*Problem details:*
The required output is every record, reproduced exactly.

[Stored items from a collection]

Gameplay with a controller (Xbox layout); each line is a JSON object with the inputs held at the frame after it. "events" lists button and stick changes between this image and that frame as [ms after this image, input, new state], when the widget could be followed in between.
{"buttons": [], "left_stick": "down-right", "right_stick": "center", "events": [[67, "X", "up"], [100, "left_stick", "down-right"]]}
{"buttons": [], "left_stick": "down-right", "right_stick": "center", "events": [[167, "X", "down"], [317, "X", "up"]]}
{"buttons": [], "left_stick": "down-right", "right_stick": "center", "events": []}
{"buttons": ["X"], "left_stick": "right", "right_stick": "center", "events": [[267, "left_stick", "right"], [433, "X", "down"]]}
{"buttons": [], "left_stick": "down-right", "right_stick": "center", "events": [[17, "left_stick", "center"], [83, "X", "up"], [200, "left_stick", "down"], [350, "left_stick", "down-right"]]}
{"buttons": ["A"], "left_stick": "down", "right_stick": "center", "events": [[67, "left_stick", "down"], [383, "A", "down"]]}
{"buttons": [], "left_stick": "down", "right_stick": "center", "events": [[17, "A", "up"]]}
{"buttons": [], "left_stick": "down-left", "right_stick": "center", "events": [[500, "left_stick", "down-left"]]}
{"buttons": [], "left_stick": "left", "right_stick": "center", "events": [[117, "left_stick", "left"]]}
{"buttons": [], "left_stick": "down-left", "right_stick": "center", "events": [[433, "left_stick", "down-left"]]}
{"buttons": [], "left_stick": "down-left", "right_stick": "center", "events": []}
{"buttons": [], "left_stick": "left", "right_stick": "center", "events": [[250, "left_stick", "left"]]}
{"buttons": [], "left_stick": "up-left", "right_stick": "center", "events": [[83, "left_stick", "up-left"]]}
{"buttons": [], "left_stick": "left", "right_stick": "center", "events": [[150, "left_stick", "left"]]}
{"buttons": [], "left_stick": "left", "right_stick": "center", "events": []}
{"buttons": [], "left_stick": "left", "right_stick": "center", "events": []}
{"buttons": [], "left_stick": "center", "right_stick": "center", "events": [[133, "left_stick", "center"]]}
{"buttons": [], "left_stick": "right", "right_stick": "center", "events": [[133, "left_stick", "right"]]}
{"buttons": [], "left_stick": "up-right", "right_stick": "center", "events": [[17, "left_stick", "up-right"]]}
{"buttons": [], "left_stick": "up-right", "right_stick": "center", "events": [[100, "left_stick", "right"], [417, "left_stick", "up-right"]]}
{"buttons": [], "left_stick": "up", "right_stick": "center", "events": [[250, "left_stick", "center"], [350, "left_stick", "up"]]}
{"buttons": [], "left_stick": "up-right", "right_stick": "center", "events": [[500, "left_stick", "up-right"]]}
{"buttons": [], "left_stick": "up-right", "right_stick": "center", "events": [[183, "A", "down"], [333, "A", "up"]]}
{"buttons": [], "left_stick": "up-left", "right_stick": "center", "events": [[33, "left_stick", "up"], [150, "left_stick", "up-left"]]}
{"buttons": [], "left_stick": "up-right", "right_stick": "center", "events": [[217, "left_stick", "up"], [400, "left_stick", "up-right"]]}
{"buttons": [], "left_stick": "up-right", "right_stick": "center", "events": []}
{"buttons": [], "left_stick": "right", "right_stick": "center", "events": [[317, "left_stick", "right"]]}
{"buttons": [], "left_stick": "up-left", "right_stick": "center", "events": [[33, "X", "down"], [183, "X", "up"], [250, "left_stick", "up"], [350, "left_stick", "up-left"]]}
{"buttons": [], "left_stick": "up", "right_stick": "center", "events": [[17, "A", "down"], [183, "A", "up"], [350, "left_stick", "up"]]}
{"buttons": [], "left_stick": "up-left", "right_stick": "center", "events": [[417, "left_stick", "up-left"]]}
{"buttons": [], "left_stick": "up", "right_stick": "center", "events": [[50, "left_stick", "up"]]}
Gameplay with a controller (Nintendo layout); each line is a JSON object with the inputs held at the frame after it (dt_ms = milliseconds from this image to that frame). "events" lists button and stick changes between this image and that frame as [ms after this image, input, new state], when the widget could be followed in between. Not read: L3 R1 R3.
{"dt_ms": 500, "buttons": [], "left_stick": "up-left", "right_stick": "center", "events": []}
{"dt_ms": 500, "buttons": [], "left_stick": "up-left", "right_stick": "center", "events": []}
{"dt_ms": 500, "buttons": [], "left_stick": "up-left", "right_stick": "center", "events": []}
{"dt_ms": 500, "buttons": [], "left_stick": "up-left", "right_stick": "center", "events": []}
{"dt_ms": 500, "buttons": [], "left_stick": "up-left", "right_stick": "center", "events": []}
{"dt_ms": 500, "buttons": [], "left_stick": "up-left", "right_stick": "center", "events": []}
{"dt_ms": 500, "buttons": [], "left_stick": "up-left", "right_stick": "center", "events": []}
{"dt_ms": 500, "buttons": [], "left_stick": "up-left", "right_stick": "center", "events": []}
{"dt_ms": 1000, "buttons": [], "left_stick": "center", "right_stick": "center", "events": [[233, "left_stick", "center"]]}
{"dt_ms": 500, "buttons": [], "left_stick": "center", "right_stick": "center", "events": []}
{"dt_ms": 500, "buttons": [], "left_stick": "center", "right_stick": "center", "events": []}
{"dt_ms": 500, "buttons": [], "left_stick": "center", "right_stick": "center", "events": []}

*Solution:*
Gameplay with a controller (Xbox layout); each line is a JSON object with the inputs held at the frame after it. "events" lists button and stick changes between this image and that frame as [ms after this image, input, new state], when the widget could be followed in between.
{"buttons": [], "left_stick": "down-right", "right_stick": "center", "events": [[67, "X", "up"], [100, "left_stick", "down-right"]]}
{"buttons": [], "left_stick": "down-right", "right_stick": "center", "events": [[167, "X", "down"], [317, "X", "up"]]}
{"buttons": [], "left_stick": "down-right", "right_stick": "center", "events": []}
{"buttons": ["X"], "left_stick": "right", "right_stick": "center", "events": [[267, "left_stick", "right"], [433, "X", "down"]]}
{"buttons": [], "left_stick": "down-right", "right_stick": "center", "events": [[17, "left_stick", "center"], [83, "X", "up"], [200, "left_stick", "down"], [350, "left_stick", "down-right"]]}
{"buttons": ["A"], "left_stick": "down", "right_stick": "center", "events": [[67, "left_stick", "down"], [383, "A", "down"]]}
{"buttons": [], "left_stick": "down", "right_stick": "center", "events": [[17, "A", "up"]]}
{"buttons": [], "left_stick": "down-left", "right_stick": "center", "events": [[500, "left_stick", "down-left"]]}
{"buttons": [], "left_stick": "left", "right_stick": "center", "events": [[117, "left_stick", "left"]]}
{"buttons": [], "left_stick": "down-left", "right_stick": "center", "events": [[433, "left_stick", "down-left"]]}
{"buttons": [], "left_stick": "down-left", "right_stick": "center", "events": []}
{"buttons": [], "left_stick": "left", "right_stick": "center", "events": [[250, "left_stick", "left"]]}
{"buttons": [], "left_stick": "up-left", "right_stick": "center", "events": [[83, "left_stick", "up-left"]]}
{"buttons": [], "left_stick": "left", "right_stick": "center", "events": [[150, "left_stick", "left"]]}
{"buttons": [], "left_stick": "left", "right_stick": "center", "events": []}
{"buttons": [], "left_stick": "left", "right_stick": "center", "events": []}
{"buttons": [], "left_stick": "center", "right_stick": "center", "events": [[133, "left_stick", "center"]]}
{"buttons": [], "left_stick": "right", "right_stick": "center", "events": [[133, "left_stick", "right"]]}
{"buttons": [], "left_stick": "up-right", "right_stick": "center", "events": [[17, "left_stick", "up-right"]]}
{"buttons": [], "left_stick": "up-right", "right_stick": "center", "events": [[100, "left_stick", "right"], [417, "left_stick", "up-right"]]}
{"buttons": [], "left_stick": "up", "right_stick": "center", "events": [[250, "left_stick", "center"], [350, "left_stick", "up"]]}
{"buttons": [], "left_stick": "up-right", "right_stick": "center", "events": [[500, "left_stick", "up-right"]]}
{"buttons": [], "left_stick": "up-right", "right_stick": "center", "events": [[183, "A", "down"], [333, "A", "up"]]}
{"buttons": [], "left_stick": "up-left", "right_stick": "center", "events": [[33, "left_stick", "up"], [150, "left_stick", "up-left"]]}
{"buttons": [], "left_stick": "up-right", "right_stick": "center", "events": [[217, "left_stick", "up"], [400, "left_stick", "up-right"]]}
{"buttons": [], "left_stick": "up-right", "right_stick": "center", "events": []}
{"buttons": [], "left_stick": "right", "right_stick": "center", "events": [[317, "left_stick", "right"]]}
{"buttons": [], "left_stick": "up-left", "right_stick": "center", "events": [[33, "X", "down"], [183, "X", "up"], [250, "left_stick", "up"], [350, "left_stick", "up-left"]]}
{"buttons": [], "left_stick": "up", "right_stick": "center", "events": [[17, "A", "down"], [183, "A", "up"], [350, "left_stick", "up"]]}
{"buttons": [], "left_stick": "up-left", "right_stick": "center", "events": [[417, "left_stick", "up-left"]]}
{"buttons": [], "left_stick": "up", "right_stick": "center", "events": [[50, "left_stick", "up"]]}
Gameplay with a controller (Nintendo layout); each line is a JSON object with the inputs held at the frame after it (dt_ms = milliseconds from this image to that frame). "events" lists button and stick changes between this image and that frame as [ms after this image, input, new state], when the widget could be followed in between. Not read: L3 R1 R3.
{"dt_ms": 500, "buttons": [], "left_stick": "up-left", "right_stick": "center", "events": []}
{"dt_ms": 500, "buttons": [], "left_stick": "up-left", "right_stick": "center", "events": []}
{"dt_ms": 500, "buttons": [], "left_stick": "up-left", "right_stick": "center", "events": []}
{"dt_ms": 500, "buttons": [], "left_stick": "up-left", "right_stick": "center", "events": []}
{"dt_ms": 500, "buttons": [], "left_stick": "up-left", "right_stick": "center", "events": []}
{"dt_ms": 500, "buttons": [], "left_stick": "up-left", "right_stick": "center", "events": []}
{"dt_ms": 500, "buttons": [], "left_stick": "up-left", "right_stick": "center", "events": []}
{"dt_ms": 500, "buttons": [], "left_stick": "up-left", "right_stick": "center", "events": []}
{"dt_ms": 1000, "buttons": [], "left_stick": "center", "right_stick": "center", "events": [[233, "left_stick", "center"]]}
{"dt_ms": 500, "buttons": [], "left_stick": "center", "right_stick": "center", "events": []}
{"dt_ms": 500, "buttons": [], "left_stick": "center", "right_stick": "center", "events": []}
{"dt_ms": 500, "buttons": [], "left_stick": "center", "right_stick": "center", "events": []}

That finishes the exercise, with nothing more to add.